Automatically Reproducing Android Bug Reports Using Natural Language Processing and Reinforcement Learning
Zhaoxu Zhang, Robert Winn, Yu Zhao, Tingting Yu, William G. J., Halfond

TL;DR
This paper presents a fully automated method for reproducing Android bug reports by combining advanced natural language processing with reinforcement learning, significantly improving accuracy and success rates over existing techniques.
Contribution
The paper introduces a novel automated approach that uses NLP and reinforcement learning to better analyze bug reports and guide reproduction steps, addressing limitations of prior methods.
Findings
Achieved 67% precision and 77% recall in extracting reproduction steps.
Reproduced 74% of bug reports, outperforming existing methods.

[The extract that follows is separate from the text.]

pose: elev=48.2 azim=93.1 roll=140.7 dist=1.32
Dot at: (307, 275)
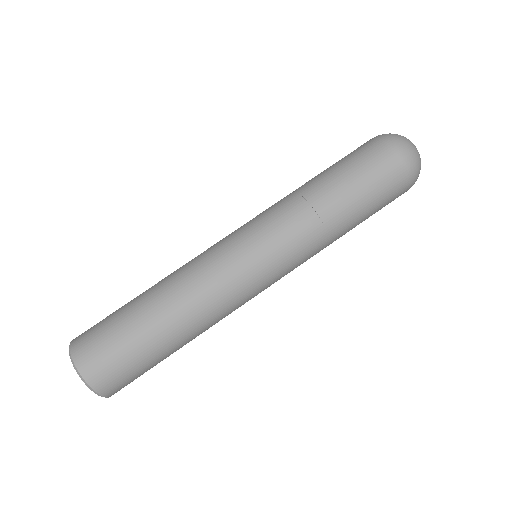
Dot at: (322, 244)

Significantly improved accuracy and success rate in bug report reproduction.
Abstract
As part of the process of resolving issues submitted by users via bug reports, Android developers attempt to reproduce and observe the failures described by the bug report. Due to the low-quality of bug reports and the complexity of modern apps, the reproduction process is non-trivial and time-consuming. Therefore, automatic approaches that can help reproduce Android bug reports are in great need. However, current approaches to help developers automatically reproduce bug reports are only able to handle limited forms of natural language text and struggle to successfully reproduce failures for which the initial bug report had missing or imprecise steps. In this paper, we introduce a new fully automated Android bug report reproduction approach that addresses these limitations. Our approach accomplishes this by leveraging natural language process techniques to more holistically and…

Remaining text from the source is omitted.